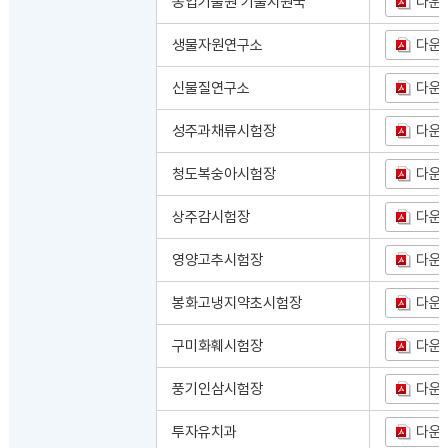
농업기술원 기술지원국
다운
생물자원연구소
다운
신물질연구소
다운
성주과채류시험장
다운
청도복숭아시험장
다운
상주감시험장
다운
영양고추시험장
다운
봉화고냉지약초시험장
다운
구미화훼시험장
다운
풍기인삼시험장
다운
투자유치과
다운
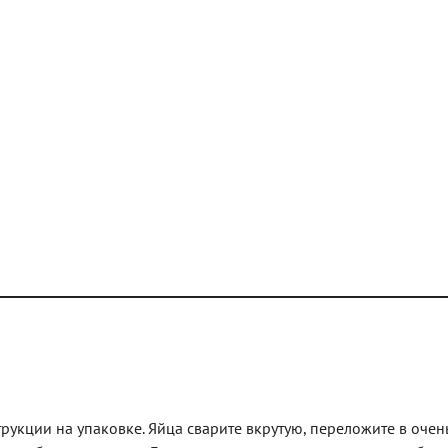
рукции на упаковке. Яйца сварите вкрутую, переложите в очен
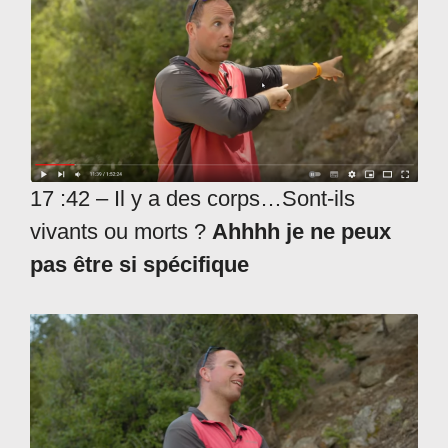
17 :42 – Il y a des corps…Sont-ils
vivants ou morts ?
Ahhhh je ne peux
pas être si spécifique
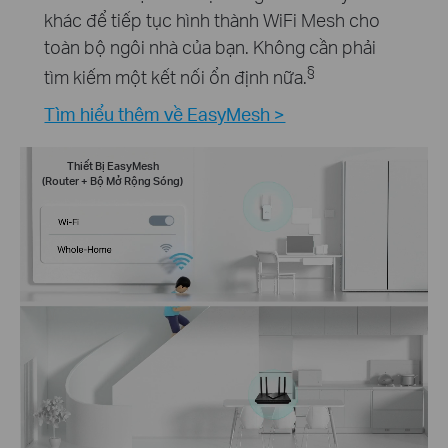
khác để tiếp tục hình thành WiFi Mesh cho
toàn bộ ngôi nhà của bạn. Không cần phải
§
tìm kiếm một kết nối ổn định nữa.
Tìm hiểu thêm về EasyMesh >
Thiết Bị EasyMesh
(Router + Bộ Mở Rộng Sóng)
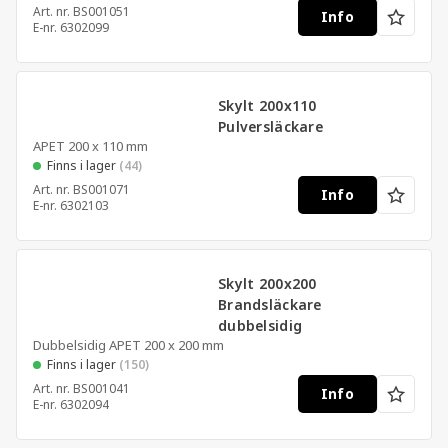
Art. nr.
BS001051
Info
E-nr.
6302099
Skylt 200x110
Pulversläckare
APET 200 x 110 mm
Finns i lager
(44)
Art. nr.
BS001071
Info
E-nr.
6302103
Skylt 200x200
Brandsläckare
dubbelsidig
Dubbelsidig APET 200 x 200 mm
Finns i lager
(150)
Art. nr.
BS001041
Info
E-nr.
6302094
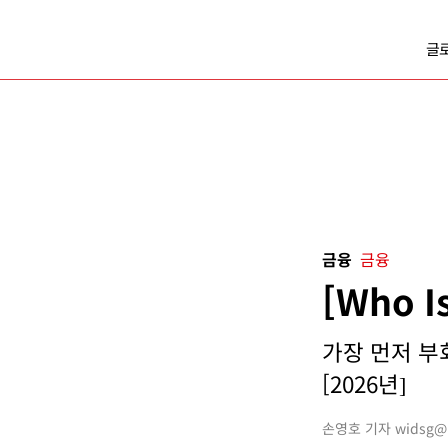
글
금융
금융
[Who 
가장 먼저 부
[2026년]
손영호 기자 widsg@bu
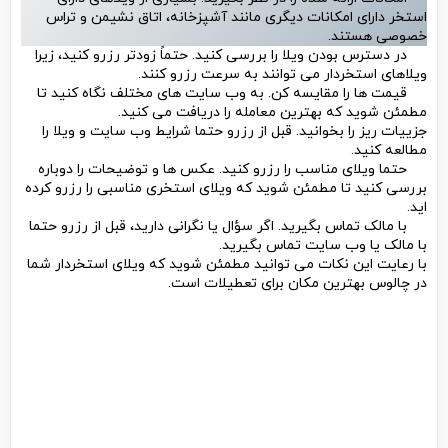
ترفندهای اجاره ویلا
مازندران
رزرو ویلا با استخر در چالوس از یک وب سایت آنلاین می تواند یک
راه عالی برای برنامه ریزی تعطیلات باشد. در اینجا چند نکته برای کمک
به شما برای شروع وجود دارد:
در مورد ویلاهای مختلف موجود تحقیق کنید. حتما نظرات را
بخوانید و عکس‌ها را بررسی کنید تا مطمئن شوید ویلایی که در نظر
دارید مناسب شماست.
امکانات ارائه شده را در نظر بگیرید. بسیاری از ویلاهای دارای
استخر دارای امکانات دیگری مانند آشپزخانه، اتاق نشیمن و تراس
خصوصی هستند.
در دسترس بودن ویلا را بررسی کنید. حتماً زودتر رزرو کنید، زیرا
ویلاهای استخردار می توانند به سرعت رزرو کنند.
قیمت ها را مقایسه کن. به وب سایت های مختلف نگاه کنید تا
مطمئن شوید که بهترین معامله را دریافت می کنید.
جزییات ریز را بخوانید. قبل از رزرو حتما شرایط وب سایت و ویلا را
مطالعه کنید.
حتما ویلای مناسب را رزرو کنید. عکس ها و توضیحات را دوباره
بررسی کنید تا مطمئن شوید که ویلای استخری مناسبی را رزرو کرده
اید.
با مالک تماس بگیرید. اگر سؤال یا نگرانی دارید، قبل از رزرو حتما
با مالک یا وب سایت تماس بگیرید.
با رعایت این نکات می توانید مطمئن شوید که ویلای استخردار شما
در چالوس بهترین مکان برای تعطیلات است.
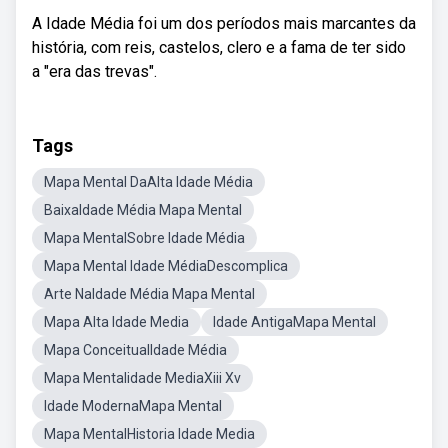
A Idade Média foi um dos períodos mais marcantes da
história, com reis, castelos, clero e a fama de ter sido
a "era das trevas".
Tags
Mapa Mental DaAlta Idade Média
BaixaIdade Média Mapa Mental
Mapa MentalSobre Idade Média
Mapa Mental Idade MédiaDescomplica
Arte NaIdade Média Mapa Mental
Mapa Alta Idade Media
Idade AntigaMapa Mental
Mapa ConceitualIdade Média
Mapa Mentalidade MediaXiii Xv
Idade ModernaMapa Mental
Mapa MentalHistoria Idade Media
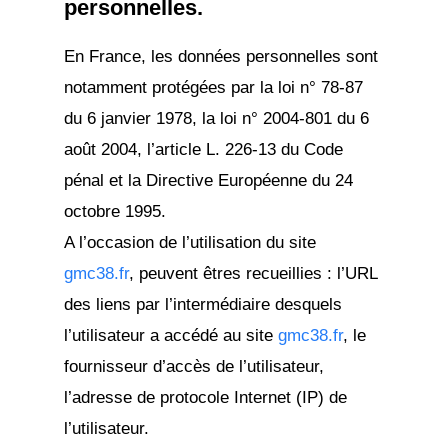
personnelles.
En France, les données personnelles sont
notamment protégées par la loi n° 78-87
du 6 janvier 1978, la loi n° 2004-801 du 6
août 2004, l’article L. 226-13 du Code
pénal et la Directive Européenne du 24
octobre 1995.
A l’occasion de l’utilisation du site
gmc38.fr
, peuvent êtres recueillies : l’URL
des liens par l’intermédiaire desquels
l’utilisateur a accédé au site
gmc38.fr
, le
fournisseur d’accès de l’utilisateur,
l’adresse de protocole Internet (IP) de
l’utilisateur.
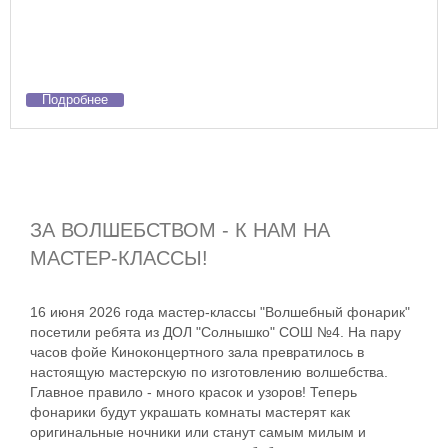
Подробнее
ЗА ВОЛШЕБСТВОМ - К НАМ НА
МАСТЕР-КЛАССЫ!
16 июня 2026 года мастер-классы "Волшебный фонарик"
посетили ребята из ДОЛ "Солнышко" СОШ №4. На пару
часов фойе Киноконцертного зала превратилось в
настоящую мастерскую по изготовлению волшебства.
Главное правило - много красок и узоров! Теперь
фонарики будут украшать комнаты мастерят как
оригинальные ночники или станут самым милым и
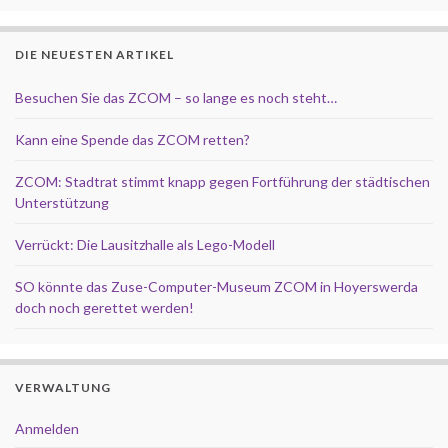
DIE NEUESTEN ARTIKEL
Besuchen Sie das ZCOM – so lange es noch steht…
Kann eine Spende das ZCOM retten?
ZCOM: Stadtrat stimmt knapp gegen Fortführung der städtischen
Unterstützung
Verrückt: Die Lausitzhalle als Lego-Modell
SO könnte das Zuse-Computer-Museum ZCOM in Hoyerswerda
doch noch gerettet werden!
VERWALTUNG
Anmelden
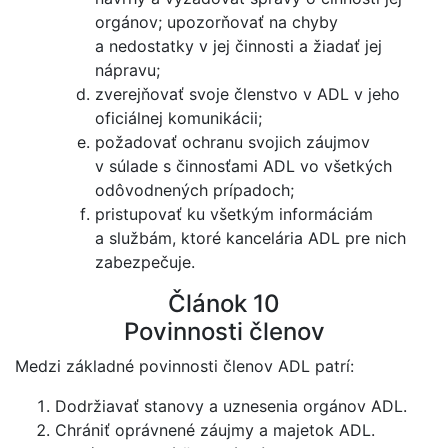
orgánov; upozorňovať na chyby
a nedostatky v jej činnosti a žiadať jej
nápravu;
zverejňovať svoje členstvo v ADL v jeho
oficiálnej komunikácii;
požadovať ochranu svojich záujmov
v súlade s činnosťami ADL vo všetkých
odôvodnených prípadoch;
pristupovať ku všetkým informáciám
a službám, ktoré kancelária ADL pre nich
zabezpečuje.
Článok 10
Povinnosti členov
Medzi základné povinnosti členov ADL patrí:
Dodržiavať stanovy a uznesenia orgánov ADL.
Chrániť oprávnené záujmy a majetok ADL.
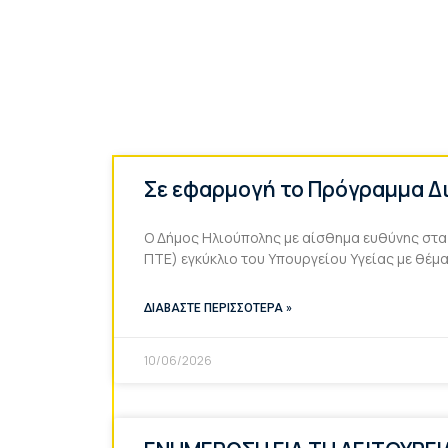
Σε εφαρμογή το Πρόγραμμα Δ
Ο Δήμος Ηλιούπολης με αίσθημα ευθύνης στα 
ΠΤΕ) εγκύκλιο του Υπουργείου Υγείας με θέ
ΔΙΑΒΑΣΤΕ ΠΕΡΙΣΣΟΤΕΡΑ »
10/06/2026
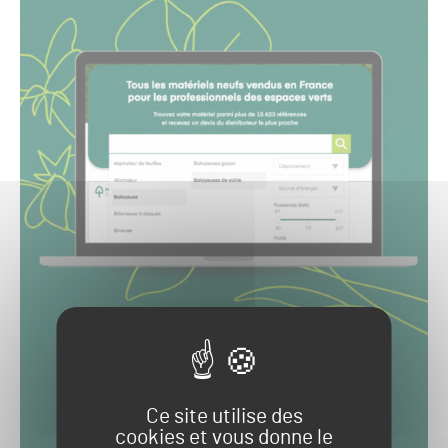
Ce site utilise des
cookies et vous donne le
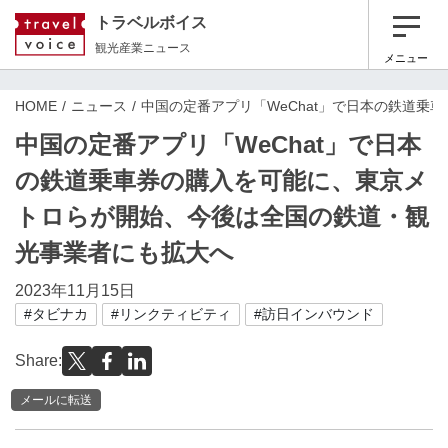
トラベルボイス
観光産業ニュース
メニュー
HOME
ニュース
中国の定番アプリ「WeChat」で日本の鉄道
中国の定番アプリ「WeChat」で日本
の鉄道乗車券の購入を可能に、東京メ
トロらが開始、今後は全国の鉄道・観
光事業者にも拡大へ
2023年11月15日
#タビナカ
#リンクティビティ
#訪日インバウンド
Share:
メールに転送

◆ **Task instructions**: Write out the text of every row above word for word, leaving the pictures out.

◆ **Response**:
농업기술원 기술지원국
다운
생물자원연구소
다운
신물질연구소
다운
성주과채류시험장
다운
청도복숭아시험장
다운
상주감시험장
다운
영양고추시험장
다운
봉화고냉지약초시험장
다운
구미화훼시험장
다운
풍기인삼시험장
다운
투자유치과
다운
рукции на упаковке. Яйца сварите вкрутую, переложите в очен
17 :42 – Il y a des corps…Sont-ils
vivants ou morts ?
Ahhhh je ne peux
pas être si spécifique
khác để tiếp tục hình thành WiFi Mesh cho
toàn bộ ngôi nhà của bạn. Không cần phải
§
tìm kiếm một kết nối ổn định nữa.
Tìm hiểu thêm về EasyMesh >
Thiết Bị EasyMesh
(Router + Bộ Mở Rộng Sóng)
Art. nr.
BS001051
Info
E-nr.
6302099
Skylt 200x110
Pulversläckare
APET 200 x 110 mm
Finns i lager
(44)
Art. nr.
BS001071
Info
E-nr.
6302103
Skylt 200x200
Brandsläckare
dubbelsidig
Dubbelsidig APET 200 x 200 mm
Finns i lager
(150)
Art. nr.
BS001041
Info
E-nr.
6302094
글
금융
금융
[Who 
가장 먼저 부
[2026년]
손영호 기자 widsg@bu
ترفندهای اجاره ویلا
مازندران
رزرو ویلا با استخر در چالوس از یک وب سایت آنلاین می تواند یک
راه عالی برای برنامه ریزی تعطیلات باشد. در اینجا چند نکته برای کمک
به شما برای شروع وجود دارد:
در مورد ویلاهای مختلف موجود تحقیق کنید. حتما نظرات را
بخوانید و عکس‌ها را بررسی کنید تا مطمئن شوید ویلایی که در نظر
دارید مناسب شماست.
امکانات ارائه شده را در نظر بگیرید. بسیاری از ویلاهای دارای
استخر دارای امکانات دیگری مانند آشپزخانه، اتاق نشیمن و تراس
خصوصی هستند.
در دسترس بودن ویلا را بررسی کنید. حتماً زودتر رزرو کنید، زیرا
ویلاهای استخردار می توانند به سرعت رزرو کنند.
قیمت ها را مقایسه کن. به وب سایت های مختلف نگاه کنید تا
مطمئن شوید که بهترین معامله را دریافت می کنید.
جزییات ریز را بخوانید. قبل از رزرو حتما شرایط وب سایت و ویلا را
مطالعه کنید.
حتما ویلای مناسب را رزرو کنید. عکس ها و توضیحات را دوباره
بررسی کنید تا مطمئن شوید که ویلای استخری مناسبی را رزرو کرده
اید.
با مالک تماس بگیرید. اگر سؤال یا نگرانی دارید، قبل از رزرو حتما
با مالک یا وب سایت تماس بگیرید.
با رعایت این نکات می توانید مطمئن شوید که ویلای استخردار شما
در چالوس بهترین مکان برای تعطیلات است.
A Idade Média foi um dos períodos mais marcantes da
história, com reis, castelos, clero e a fama de ter sido
a "era das trevas".
Tags
Mapa Mental DaAlta Idade Média
BaixaIdade Média Mapa Mental
Mapa MentalSobre Idade Média
Mapa Mental Idade MédiaDescomplica
Arte NaIdade Média Mapa Mental
Mapa Alta Idade Media
Idade AntigaMapa Mental
Mapa ConceitualIdade Média
Mapa Mentalidade MediaXiii Xv
Idade ModernaMapa Mental
Mapa MentalHistoria Idade Media
personnelles.
En France, les données personnelles sont
notamment protégées par la loi n° 78-87
du 6 janvier 1978, la loi n° 2004-801 du 6
août 2004, l’article L. 226-13 du Code
pénal et la Directive Européenne du 24
octobre 1995.
A l’occasion de l’utilisation du site
gmc38.fr
, peuvent êtres recueillies : l’URL
des liens par l’intermédiaire desquels
l’utilisateur a accédé au site
gmc38.fr
, le
fournisseur d’accès de l’utilisateur,
l’adresse de protocole Internet (IP) de
l’utilisateur.
Подробнее
ЗА ВОЛШЕБСТВОМ - К НАМ НА
МАСТЕР-КЛАССЫ!
16 июня 2026 года мастер-классы "Волшебный фонарик"
посетили ребята из ДОЛ "Солнышко" СОШ №4. На пару
часов фойе Киноконцертного зала превратилось в
настоящую мастерскую по изготовлению волшебства.
Главное правило - много красок и узоров! Теперь
фонарики будут украшать комнаты мастерят как
оригинальные ночники или станут самым милым и
DIE NEUESTEN ARTIKEL
Besuchen Sie das ZCOM – so lange es noch steht…
Kann eine Spende das ZCOM retten?
ZCOM: Stadtrat stimmt knapp gegen Fortführung der städtischen
Unterstützung
Verrückt: Die Lausitzhalle als Lego-Modell
SO könnte das Zuse-Computer-Museum ZCOM in Hoyerswerda
doch noch gerettet werden!
VERWALTUNG
Anmelden
orgánov; upozorňovať na chyby
a nedostatky v jej činnosti a žiadať jej
nápravu;
zverejňovať svoje členstvo v ADL v jeho
oficiálnej komunikácii;
požadovať ochranu svojich záujmov
v súlade s činnosťami ADL vo všetkých
odôvodnených prípadoch;
pristupovať ku všetkým informáciám
a službám, ktoré kancelária ADL pre nich
zabezpečuje.
Článok 10
Povinnosti členov
Medzi základné povinnosti členov ADL patrí:
Dodržiavať stanovy a uznesenia orgánov ADL.
Chrániť oprávnené záujmy a majetok ADL.
Σε εφαρμογή το Πρόγραμμα Δ
Ο Δήμος Ηλιούπολης με αίσθημα ευθύνης στα 
ΠΤΕ) εγκύκλιο του Υπουργείου Υγείας με θέ
ΔΙΑΒΑΣΤΕ ΠΕΡΙΣΣΟΤΕΡΑ »
10/06/2026
Ce site utilise des
cookies et vous donne le
トラベルボイス
観光産業ニュース
メニュー
HOME
ニュース
中国の定番アプリ「WeChat」で日本の鉄道
中国の定番アプリ「WeChat」で日本
の鉄道乗車券の購入を可能に、東京メ
トロらが開始、今後は全国の鉄道・観
光事業者にも拡大へ
2023年11月15日
#タビナカ
#リンクティビティ
#訪日インバウンド
Share:
メールに転送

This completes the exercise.